TEXT PROVIDED:
PromptEvolver: Prompt Inversion through Evolutionary Optimization in Natural-Language Space

arXiv cs.LG / 4/8/2026

💬 OpinionSignals & Early TrendsIdeas & Deep AnalysisModels & Research

Key Points

  • The paper introduces PromptEvolver, a prompt-inversion method for text-to-image systems that recovers a textual prompt matching a target image.
  • It uses a genetic algorithm to evolve natural-language prompts, guided by a vision-language model to improve reconstruction fidelity.
  • PromptEvolver is designed to work with black-box image generators by relying only on image outputs rather than access to internal model details.
  • The authors report evaluations on multiple prompt-inversion benchmarks, claiming consistent performance gains over existing methods.
  • A key motivation is improving both prompt quality—making prompts more natural and interpretable—and the resulting image reconstruction accuracy.

Abstract

Text-to-image generation has progressed rapidly, but faithfully generating complex scenes requires extensive trial-and-error to find the exact prompt. In the prompt inversion task, the goal is to recover a textual prompt that can faithfully reconstruct a given target image. Currently, existing methods frequently yield suboptimal reconstructions and produce unnatural, hard-to-interpret prompts that hinder transparency and controllability. In this work, we present PromptEvolver, a prompt inversion approach that generates natural-language prompts while achieving high-fidelity reconstructions of the target image. Our method uses a genetic algorithm to optimize the prompt, leveraging a strong vision-language model to guide the evolution process. Importantly, it works on black-box generation models by requiring only image outputs. Finally, we evaluate PromptEvolver across multiple prompt inversion benchmarks and show that it consistently outperforms competing methods.

RECORDED DATA:
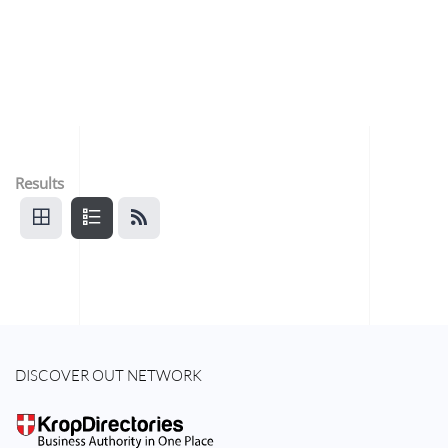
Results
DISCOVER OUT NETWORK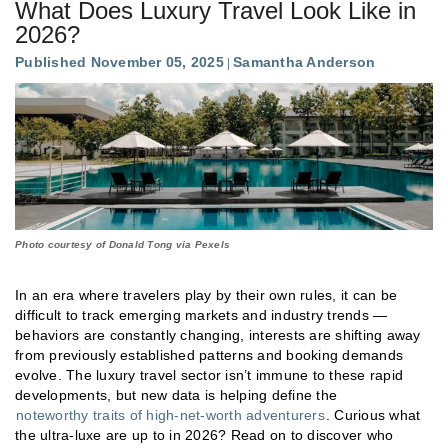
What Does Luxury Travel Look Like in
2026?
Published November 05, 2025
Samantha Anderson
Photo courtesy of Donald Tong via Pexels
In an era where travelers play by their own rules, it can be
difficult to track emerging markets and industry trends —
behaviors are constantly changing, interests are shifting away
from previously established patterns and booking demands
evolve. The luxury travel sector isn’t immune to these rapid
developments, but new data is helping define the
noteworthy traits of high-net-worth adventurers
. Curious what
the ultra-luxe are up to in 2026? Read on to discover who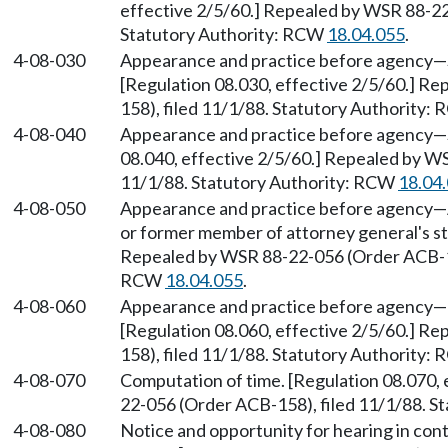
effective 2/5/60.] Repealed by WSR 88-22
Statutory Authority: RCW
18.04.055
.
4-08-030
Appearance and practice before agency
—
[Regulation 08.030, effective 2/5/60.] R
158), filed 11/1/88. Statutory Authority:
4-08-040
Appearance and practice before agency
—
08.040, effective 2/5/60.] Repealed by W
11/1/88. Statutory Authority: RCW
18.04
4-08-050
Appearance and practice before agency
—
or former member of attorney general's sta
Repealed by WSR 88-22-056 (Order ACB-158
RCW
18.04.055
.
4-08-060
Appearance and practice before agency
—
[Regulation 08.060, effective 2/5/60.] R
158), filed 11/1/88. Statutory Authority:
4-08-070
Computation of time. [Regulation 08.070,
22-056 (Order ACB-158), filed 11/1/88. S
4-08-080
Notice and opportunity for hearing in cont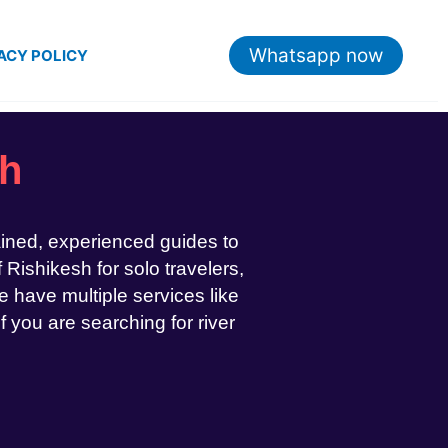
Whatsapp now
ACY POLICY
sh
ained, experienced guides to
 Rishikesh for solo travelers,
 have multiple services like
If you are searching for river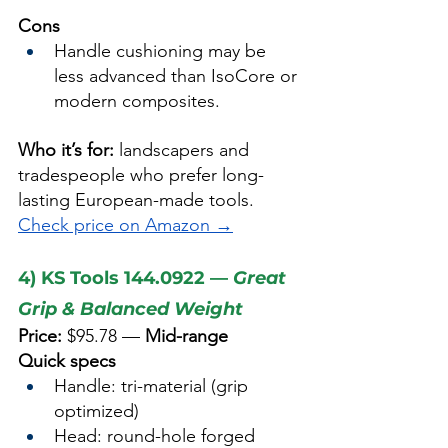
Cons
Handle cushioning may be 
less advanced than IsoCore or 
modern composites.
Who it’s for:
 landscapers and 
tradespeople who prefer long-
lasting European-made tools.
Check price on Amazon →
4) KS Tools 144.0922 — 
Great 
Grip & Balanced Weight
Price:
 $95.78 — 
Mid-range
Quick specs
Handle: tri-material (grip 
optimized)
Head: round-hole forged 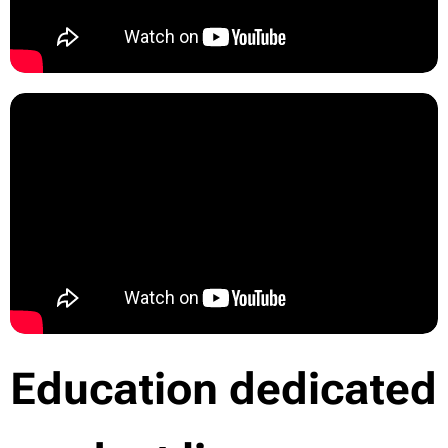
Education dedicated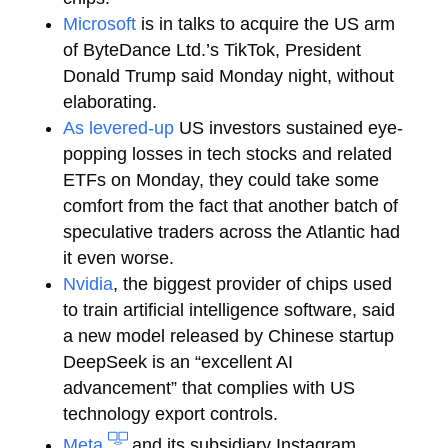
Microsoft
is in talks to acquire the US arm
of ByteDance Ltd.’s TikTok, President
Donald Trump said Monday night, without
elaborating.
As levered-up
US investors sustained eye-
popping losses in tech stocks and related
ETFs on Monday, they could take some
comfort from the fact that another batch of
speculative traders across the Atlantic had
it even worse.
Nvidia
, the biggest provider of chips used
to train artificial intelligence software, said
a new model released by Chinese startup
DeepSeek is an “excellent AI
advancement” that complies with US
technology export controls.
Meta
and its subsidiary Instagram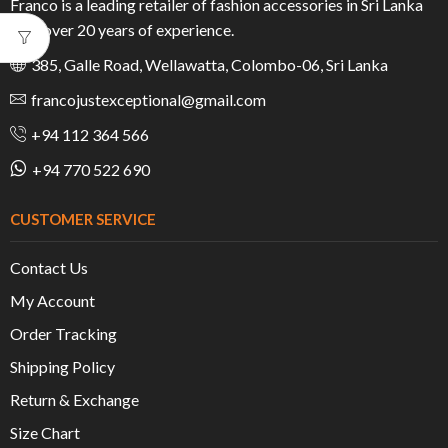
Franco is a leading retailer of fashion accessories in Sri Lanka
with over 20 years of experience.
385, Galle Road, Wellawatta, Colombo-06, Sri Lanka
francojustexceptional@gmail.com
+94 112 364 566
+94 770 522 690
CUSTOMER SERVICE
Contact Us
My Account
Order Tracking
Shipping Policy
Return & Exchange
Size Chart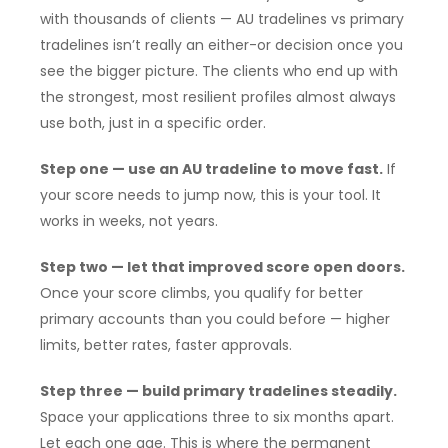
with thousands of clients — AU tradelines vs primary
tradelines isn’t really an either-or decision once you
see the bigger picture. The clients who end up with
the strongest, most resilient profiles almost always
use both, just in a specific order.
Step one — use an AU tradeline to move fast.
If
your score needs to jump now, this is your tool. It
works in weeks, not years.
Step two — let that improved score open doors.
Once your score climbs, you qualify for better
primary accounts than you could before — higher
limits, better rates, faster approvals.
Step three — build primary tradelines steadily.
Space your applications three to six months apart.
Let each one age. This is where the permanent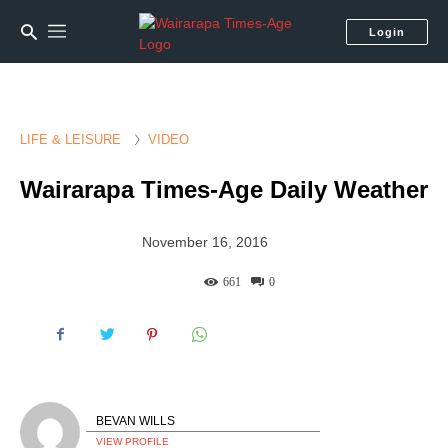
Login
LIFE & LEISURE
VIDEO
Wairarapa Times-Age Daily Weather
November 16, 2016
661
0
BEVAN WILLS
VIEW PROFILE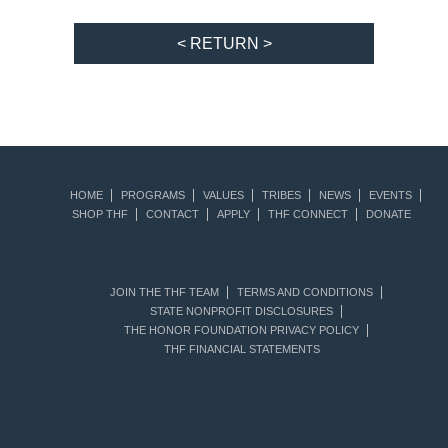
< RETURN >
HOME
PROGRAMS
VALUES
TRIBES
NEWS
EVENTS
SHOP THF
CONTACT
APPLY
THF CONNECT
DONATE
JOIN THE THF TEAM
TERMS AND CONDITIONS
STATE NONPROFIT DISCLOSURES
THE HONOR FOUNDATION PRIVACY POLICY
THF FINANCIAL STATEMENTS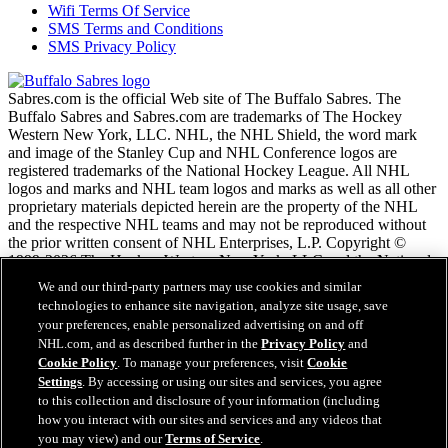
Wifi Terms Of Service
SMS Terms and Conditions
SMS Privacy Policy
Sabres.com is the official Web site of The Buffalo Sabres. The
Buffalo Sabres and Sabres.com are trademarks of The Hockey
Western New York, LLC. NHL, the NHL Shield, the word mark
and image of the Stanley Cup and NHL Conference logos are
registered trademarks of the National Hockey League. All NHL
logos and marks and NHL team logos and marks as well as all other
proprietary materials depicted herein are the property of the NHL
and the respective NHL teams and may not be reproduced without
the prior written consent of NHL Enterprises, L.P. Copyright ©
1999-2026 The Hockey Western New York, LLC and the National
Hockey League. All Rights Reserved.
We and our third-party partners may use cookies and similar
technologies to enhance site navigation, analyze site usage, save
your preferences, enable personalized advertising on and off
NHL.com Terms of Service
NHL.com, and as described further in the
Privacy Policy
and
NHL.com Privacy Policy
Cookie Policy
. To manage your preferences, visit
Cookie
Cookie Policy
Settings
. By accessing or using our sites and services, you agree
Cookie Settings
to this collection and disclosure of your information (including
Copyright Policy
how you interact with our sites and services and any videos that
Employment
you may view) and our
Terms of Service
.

EXERCISE GOAL: According to the PromptEvolver page, what does the method require from a black-box generation model in order to work on it?

WRITTEN RESPONSE: Only its image outputs.